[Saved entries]
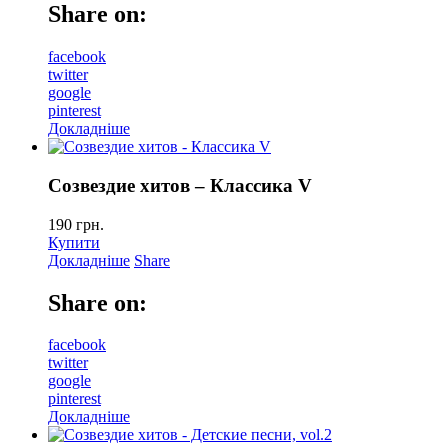
Share on:
facebook
twitter
google
pinterest
Докладніше
Созвездие хитов – Классика V
190
грн.
Купити
Докладніше
Share
Share on:
facebook
twitter
google
pinterest
Докладніше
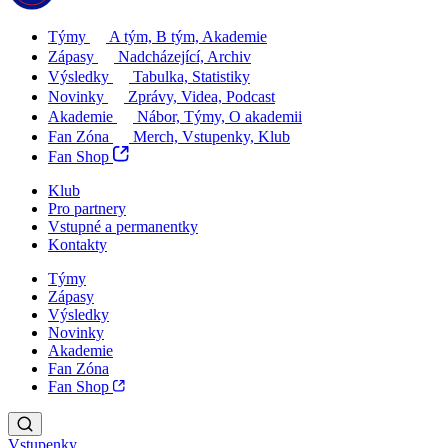
Týmy
A tým, B tým, Akademie
Zápasy
Nadcházející, Archiv
Výsledky
Tabulka, Statistiky
Novinky
Zprávy, Videa, Podcast
Akademie
Nábor, Týmy, O akademii
Fan Zóna
Merch, Vstupenky, Klub
Fan Shop
Klub
Pro partnery
Vstupné a permanentky
Kontakty
Týmy
Zápasy
Výsledky
Novinky
Akademie
Fan Zóna
Fan Shop
Vstupenky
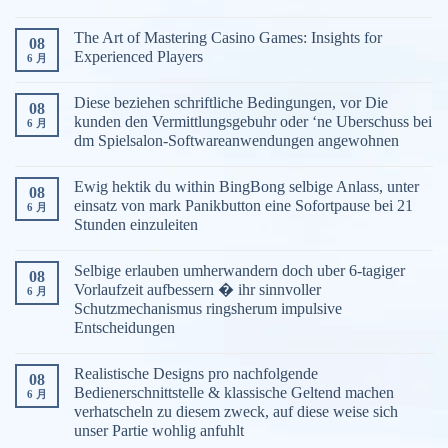
The Art of Mastering Casino Games: Insights for
08
Experienced Players
6 月
Diese beziehen schriftliche Bedingungen, vor Die
08
kunden den Vermittlungsgebuhr oder ‘ne Uberschuss bei
6 月
dm Spielsalon-Softwareanwendungen angewohnen
Ewig hektik du within BingBong selbige Anlass, unter
08
einsatz von mark Panikbutton eine Sofortpause bei 21
6 月
Stunden einzuleiten
Selbige erlauben umherwandern doch uber 6-tagiger
08
Vorlaufzeit aufbessern � ihr sinnvoller
6 月
Schutzmechanismus ringsherum impulsive
Entscheidungen
Realistische Designs pro nachfolgende
08
Bedienerschnittstelle & klassische Geltend machen
6 月
verhatscheln zu diesem zweck, auf diese weise sich
unser Partie wohlig anfuhlt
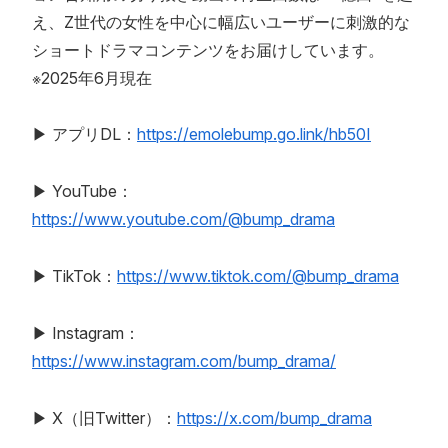
え、Z世代の女性を中心に幅広いユーザーに刺激的な
ショートドラマコンテンツをお届けしています。
※2025年6月現在
▶ アプリDL：
https://emolebump.go.link/hb50I
▶ YouTube：
https://www.youtube.com/@bump_drama
▶ TikTok：
https://www.tiktok.com/@bump_drama
▶ Instagram：
https://www.instagram.com/bump_drama/
▶ X（旧Twitter）：
https://x.com/bump_drama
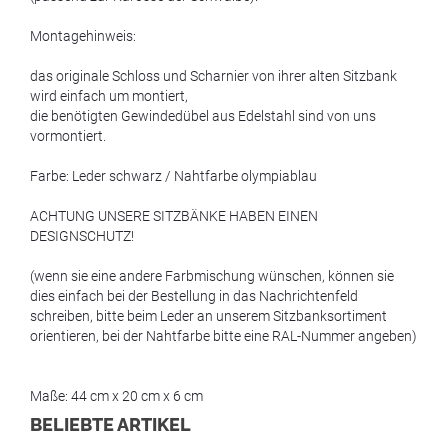
Montagehinweis:
das originale Schloss und Scharnier von ihrer alten Sitzbank
wird einfach um montiert,
die benötigten Gewindedübel aus Edelstahl sind von uns
vormontiert.
Farbe: Leder schwarz / Nahtfarbe olympiablau
ACHTUNG UNSERE SITZBÄNKE HABEN EINEN
DESIGNSCHUTZ!
(wenn sie eine andere Farbmischung wünschen, können sie
dies einfach bei der Bestellung in das Nachrichtenfeld
schreiben, bitte beim Leder an unserem Sitzbanksortiment
orientieren, bei der Nahtfarbe bitte eine RAL-Nummer angeben)
Maße: 44 cm x 20 cm x 6 cm
BELIEBTE ARTIKEL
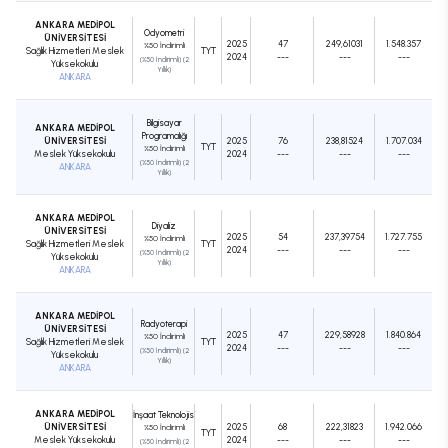
ANKARA MEDİPOL
Odyometri
ÜNİVERSİTESİ
2025
47
249,61031
1.548.357
%50 İndirimli
Sağlık Hizmetleri Meslek
TYT
2024
---
---
---
(%50 İndirimli) (2
Yüksekokulu
Yıllık)
ANKARA
Bilgisayar
ANKARA MEDİPOL
Programcılığı
ÜNİVERSİTESİ
2025
76
238,81524
1.707.034
TYT
%50 İndirimli
Meslek Yüksekokulu
2024
---
---
---
(%50 İndirimli) (2
ANKARA
Yıllık)
ANKARA MEDİPOL
Diyaliz
ÜNİVERSİTESİ
2025
54
237,39754
1.727.755
%50 İndirimli
Sağlık Hizmetleri Meslek
TYT
2024
---
---
---
(%50 İndirimli) (2
Yüksekokulu
Yıllık)
ANKARA
ANKARA MEDİPOL
Radyoterapi
ÜNİVERSİTESİ
2025
47
229,58928
1.840.864
%50 İndirimli
Sağlık Hizmetleri Meslek
TYT
2024
---
---
---
(%50 İndirimli) (2
Yüksekokulu
Yıllık)
ANKARA
ANKARA MEDİPOL
İnşaat Teknolojisi
ÜNİVERSİTESİ
2025
68
222,31823
1.942.066
%50 İndirimli
TYT
Meslek Yüksekokulu
2024
---
---
---
(%50 İndirimli) (2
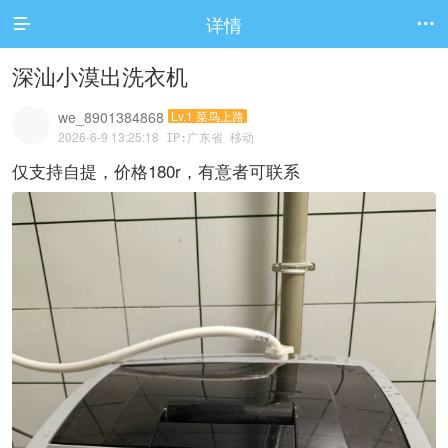
详情


深汕小漠出洗衣机
we_8901384868
Lv.1 菜鸟上路
2026-6-9 13:25:18
IP:广东省 移动
仅支持自提，价格180r，有意者可联系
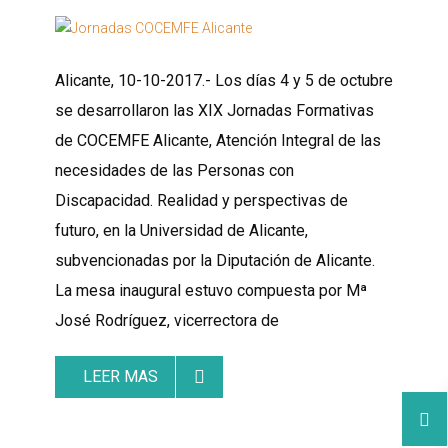
Alicante, 10-10-2017.- Los días 4 y 5 de octubre
se desarrollaron las XIX Jornadas Formativas
de COCEMFE Alicante, Atención Integral de las
necesidades de las Personas con
Discapacidad. Realidad y perspectivas de
futuro, en la Universidad de Alicante,
subvencionadas por la Diputación de Alicante.
La mesa inaugural estuvo compuesta por Mª
José Rodríguez, vicerrectora de
LEER MAS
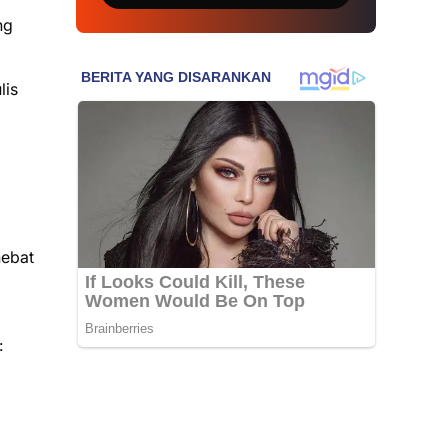
ng
lis
hebat
:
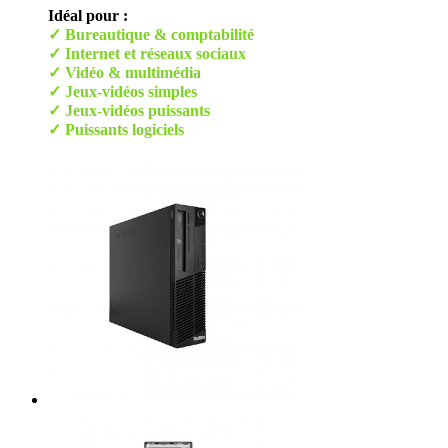
Idéal pour :
✓ Bureautique & comptabilité
✓ Internet et réseaux sociaux
✓ Vidéo & multimédia
✓ Jeux-vidéos simples
✓ Jeux-vidéos puissants
✓ Puissants logiciels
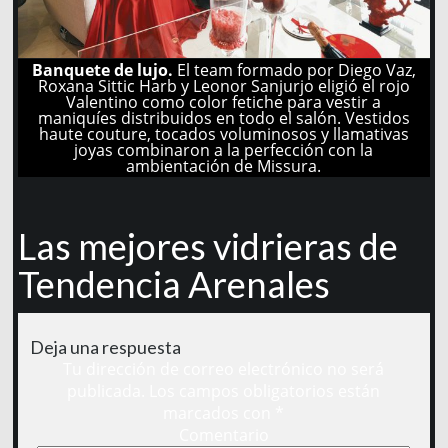
Banquete de lujo.
El team formado por Diego Vaz,
Roxana Sittic Harb y Leonor Sanjurjo eligió el rojo
Valentino como color fetiche para vestir a
maniquíes distribuidos en todo el salón. Vestidos
haute couture, tocados voluminosos y llamativas
joyas combinaron a la perfección con la
ambientación de Missura.
Las mejores vidrieras de
Tendencia Arenales
Deja una respuesta
Tu dirección de correo electrónico no será
publicada.
Los campos obligatorios están
marcados con
*
Comentario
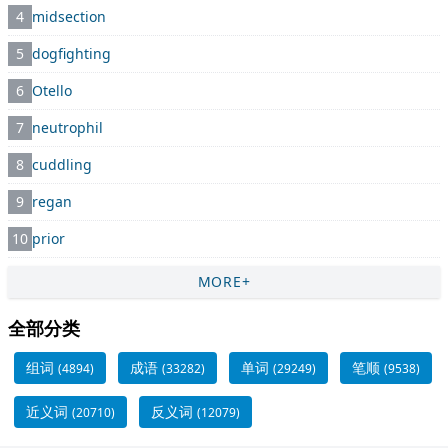
4
midsection
5
dogfighting
6
Otello
7
neutrophil
8
cuddling
9
regan
10
prior
MORE+
全部分类
组词
成语
单词
笔顺
(4894)
(33282)
(29249)
(9538)
近义词
反义词
(20710)
(12079)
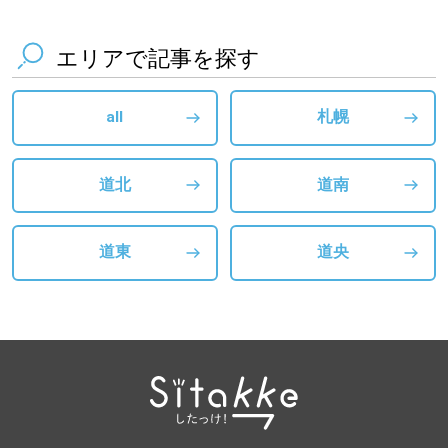
エリアで記事を探す
all
札幌
道北
道南
道東
道央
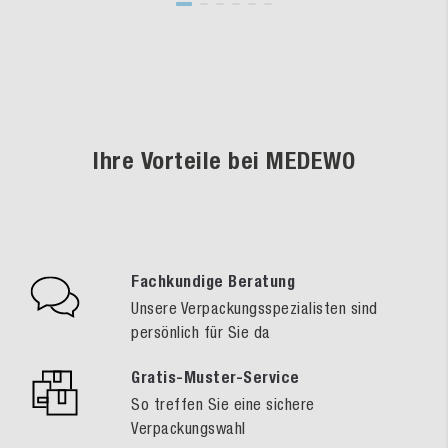
Ihre Vorteile bei MEDEWO
Fachkundige Beratung
Unsere Verpackungsspezialisten sind
persönlich für Sie da
Gratis-Muster-Service
So treffen Sie eine sichere
Verpackungswahl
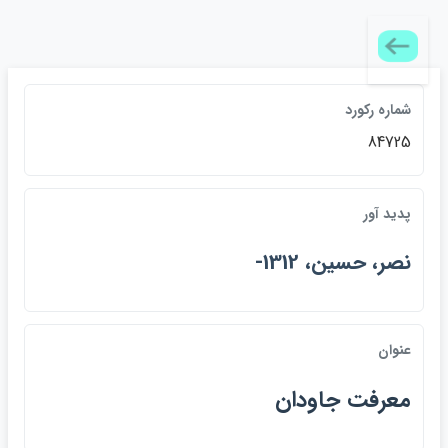
شماره ركورد
84725
پديد آور
نصر، حسين، 1312-
عنوان
معرفت جاودان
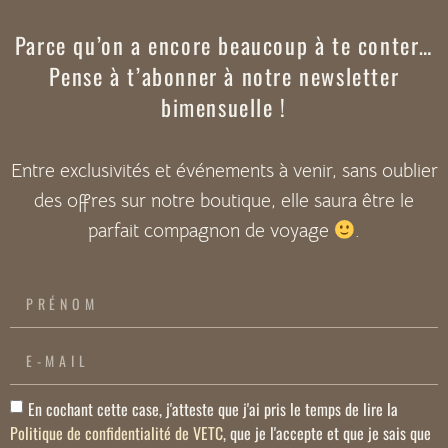
Parce qu’on a encore beaucoup à te conter…
Pense à t’abonner à notre newsletter
bimensuelle !
Entre exclusivités et événements à venir, sans oublier
des offres sur notre boutique, elle saura être le
parfait compagnon de voyage
.
En cochant cette case, j'atteste que j'ai pris le temps de lire la
Politique de confidentialité de VETC
, que je l'accepte et que je sais que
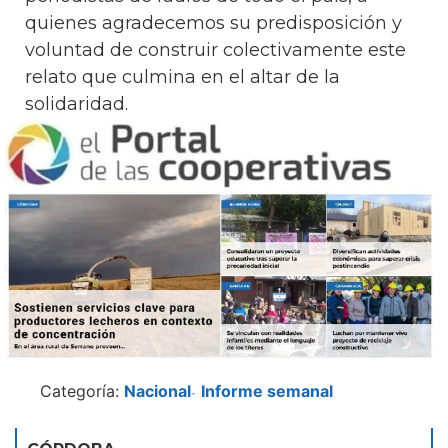
quienes agradecemos su predisposición y
voluntad de construir colectivamente este
relato que culmina en el altar de la
solidaridad.
Categoría:
Nacional
Informe semanal
-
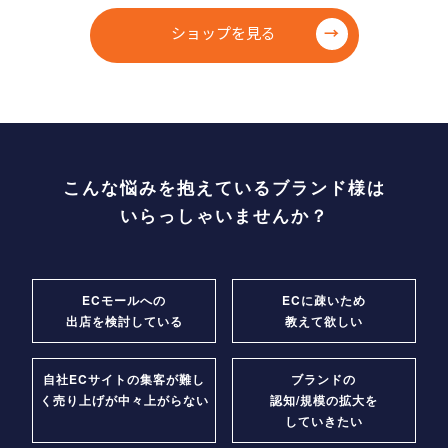
ショップを見る
こんな悩みを抱えているブランド様は
いらっしゃいませんか？
ECモールへの
ECに疎いため
出店を検討している
教えて欲しい
自社ECサイトの
集客が難し
ブランドの
く
売り上げが中々上がらない
認知/規模の拡大を
していきたい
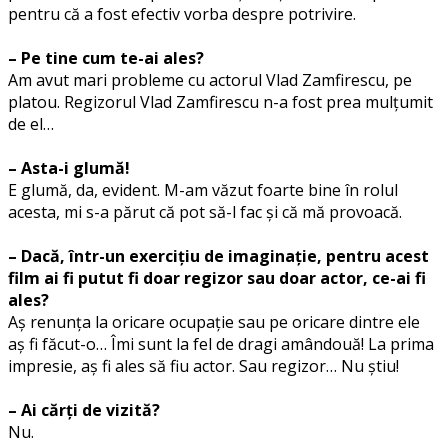
pentru că a fost efectiv vorba despre potrivire.
– Pe tine cum te-ai ales?
Am avut mari probleme cu actorul
Vlad
Zamfirescu
, pe
platou. Regizorul
Vlad
Zamfirescu
n-a fost prea mulțumit
de el…
– Asta-i glumă!
E glumă, da, evident. M-am văzut foarte bine în rolul
acesta, mi s-a părut că pot să-l fac și că mă provoacă.
– Dacă, într-un exercițiu de imaginație, pentru acest
film ai fi putut fi doar regizor sau doar actor, ce-ai fi
ales?
Aș renunța la oricare ocupație sau pe oricare dintre ele
aș fi făcut-o… Îmi sunt la fel de dragi amândouă! La prima
impresie, aș fi ales să fiu actor. Sau regizor… Nu știu!
– Ai cărți de vizită?
Nu.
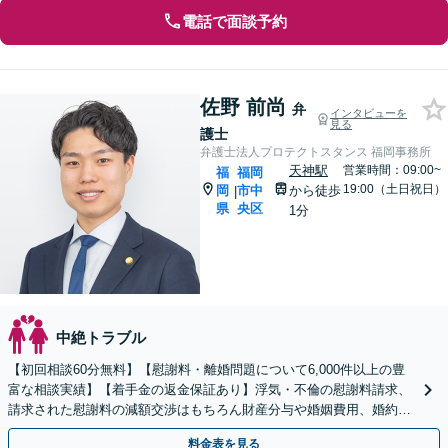
電話で面談予約
佐野 前尚
弁
インタビューを
見る
護士
弁護士法人プロテクトスタンス 福岡事務所
天神駅
営業時間：09:00~
福
福岡
19:00（土日祝日）
岡
市中
から徒歩
|
県
央区
1分
中絶トラブル
【初回相談60分無料】【慰謝料・離婚問題について6,000件以上の豊
富な相談実績】【着手金の返金保証あり】浮気・不倫の慰謝料請求、
請求された慰謝料の減額交渉はもちろん財産分与や婚姻費用、婚約破
棄など様々な離婚・男女問題の解決実績が豊富です。
料金表を見る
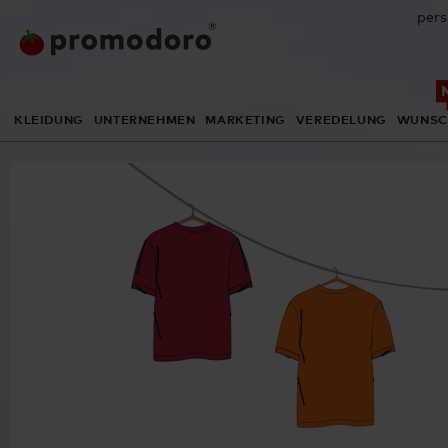
pers
KLEIDUNG
UNTERNEHMEN
MARKETING
VEREDELUNG
WUNSC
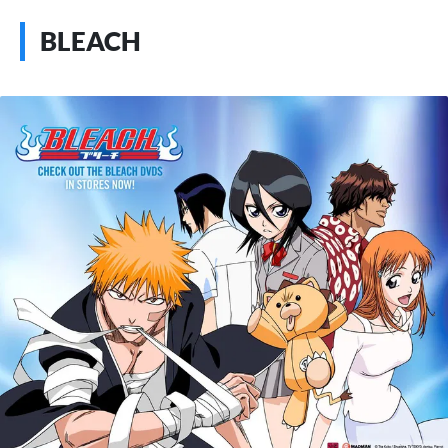
BLEACH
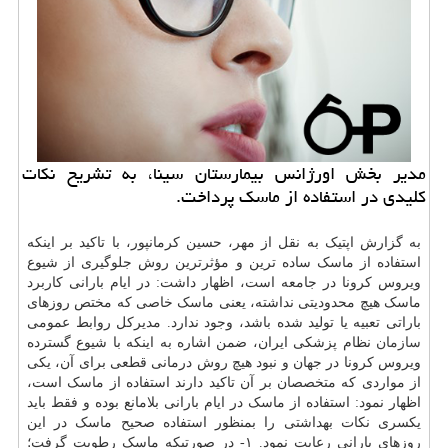
مدیر بخش اورژانس بیمارستان سینا، به تشریح نکات
کلیدی در استفاده از ماسک پرداخت.
به گزارش اپتیک به نقل از مهر، حسین کرمانپور، با تاکید بر اینکه
استفاده از ماسک ساده ترین و مؤثرترین روش جلوگیری از شیوع
ویروس کرونا در جامعه است، اظهار داشت: در ایام بارانی کاربرد
ماسک هیچ محدودیتی نداشته، یعنی ماسک خاصی که مختص روزهای
باراتی تعبیه یا تولید شده باشد، وجود ندارد. مدیرکل روابط عمومی
سازمان
نظام پزشکی ایران، ضمن اشاره به اینکه با شیوع گسترده
ویروس کرونا در جهان و نبود هیچ روش درمانی قطعی برای آن، یکی
از مواردی که متخصصان بر آن تاکید دارند استفاده از ماسک است،
اظهار نمود: استفاده از ماسک در ایام بارانی بلامانع بوده و فقط باید
یکسری نکات بهداشتی را بمنظور استفاده صحیح ماسک در این
روزهای بارانی رعایت نمود. ۱- در صورتیکه ماسک رطوبت گرفت؛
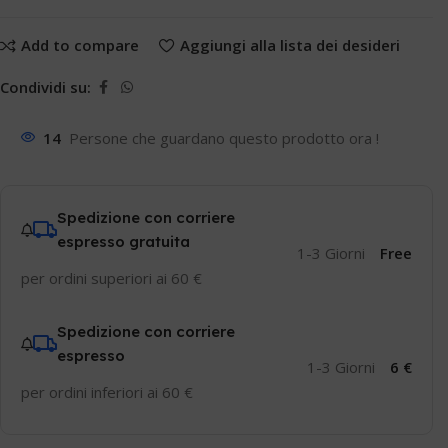
Add to compare
Aggiungi alla lista dei desideri
Condividi su:
14
Persone che guardano questo prodotto ora !
Spedizione con corriere
espresso gratuita
1-3 Giorni
Free
per ordini superiori ai 60 €
Spedizione con corriere
espresso
1-3 Giorni
6 €
per ordini inferiori ai 60 €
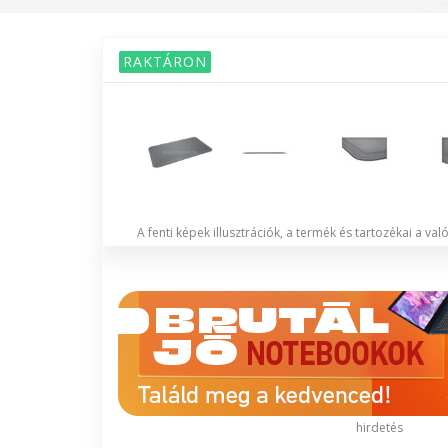
RAKTÁRON
A fenti képek illusztrációk, a termék és tartozékai a va
hirdetés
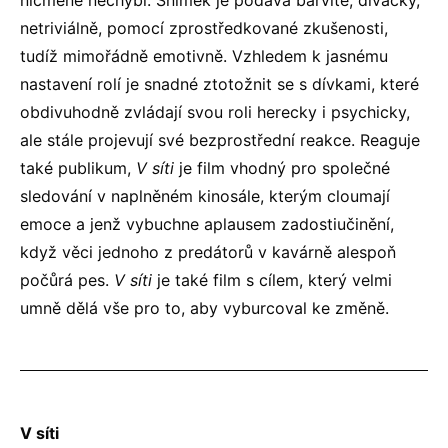
nicméně nechybí. Snímek je podává barvitě, divácky,
netriviálně, pomocí zprostředkované zkušenosti,
tudíž mimořádně emotivně. Vzhledem k jasnému
nastavení rolí je snadné ztotožnit se s dívkami, které
obdivuhodně zvládají svou roli herecky i psychicky,
ale stále projevují své bezprostřední reakce. Reaguje
také publikum,
V síti
je film vhodný pro společné
sledování v naplněném kinosále, kterým cloumají
emoce a jenž vybuchne aplausem zadostiučinění,
když věci jednoho z predátorů v kavárně alespoň
počůrá pes.
V síti
je také film s cílem, který velmi
umně dělá vše pro to, aby vyburcoval ke změně.
V síti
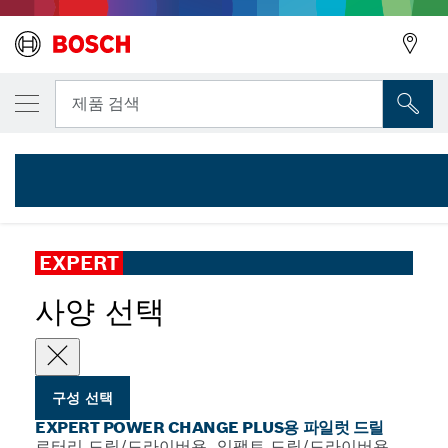
선택한 변형
EXPERT Power Change Plus용 파일럿 드릴, TC
뒤로
뒤로
제품 검색
2 608 901 968
...
EXPERT Power Change Plus용 파일럿 드릴, TCT 8.5 x 105mm
뒤로
EXPERT
사양 선택
구성 선택
EXPERT POWER CHANGE PLUS용 파일럿 드릴
로터리 드릴/드라이버용, 임팩트 드릴/드라이버용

** WHAT THIS TASK INVOLVES **
Among the entries above, identify all lines with "اینکه" and copy them.

** PROBLEM SOLUTION **
به گزارش اپتیک به نقل از مهر، حسین کرمانپور، با تاکید بر اینکه
نظام پزشکی ایران، ضمن اشاره به اینکه با شیوع گسترده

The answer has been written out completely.